Foto: (c) Holger Kistenmacher

Lukas Avendaño "Lemniskata"
Mystisches Tanz-Bühnenspektakel aus Mexiko auf Kampnagel

Zu Beginn rollen 13 nackte männliche Tänzer in Zeitlupentempo im grellen Licht von rechts nach links in Reihe auf den vorderen Bühnenrand. Mit minimalen Bewegungen schieben sich die Körper übereinander und eng aneinander geschmiegt über den schwarzen Boden.

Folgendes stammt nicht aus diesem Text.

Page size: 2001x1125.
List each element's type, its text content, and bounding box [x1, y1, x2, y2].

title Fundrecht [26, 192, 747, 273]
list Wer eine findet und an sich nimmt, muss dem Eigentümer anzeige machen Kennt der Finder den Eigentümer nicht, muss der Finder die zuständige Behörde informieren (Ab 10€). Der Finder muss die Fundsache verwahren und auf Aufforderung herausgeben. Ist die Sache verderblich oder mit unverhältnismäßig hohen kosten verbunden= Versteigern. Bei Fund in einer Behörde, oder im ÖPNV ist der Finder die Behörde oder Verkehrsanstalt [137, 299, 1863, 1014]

Mit Verrenkungen und unter Mühen rappeln sich die Tänzer sehr langsam auf, bilden Paare, die sich Kopf an Kopf in männlicher Drohpose gegenüber stehen. Dann öffnet sich der große, schwarze Vorhang und gibt das überwältigende Bühnenbild frei. Es besteht aus Stahlrohr-Gerüsten, die durch Seile und runde Lichtkreise bestückt sind. In Slow-Motion nähern sich die nackten Schlangen-artigenTänzer - über den Boden windend - den Konstruktionen. Einige von ihnen hangeln sich an den Seilen bis zur Decke, während ein quadratisches Rohr-Geflecht sich langsam über die anderen am Boden kriechenden Tänzer senkt.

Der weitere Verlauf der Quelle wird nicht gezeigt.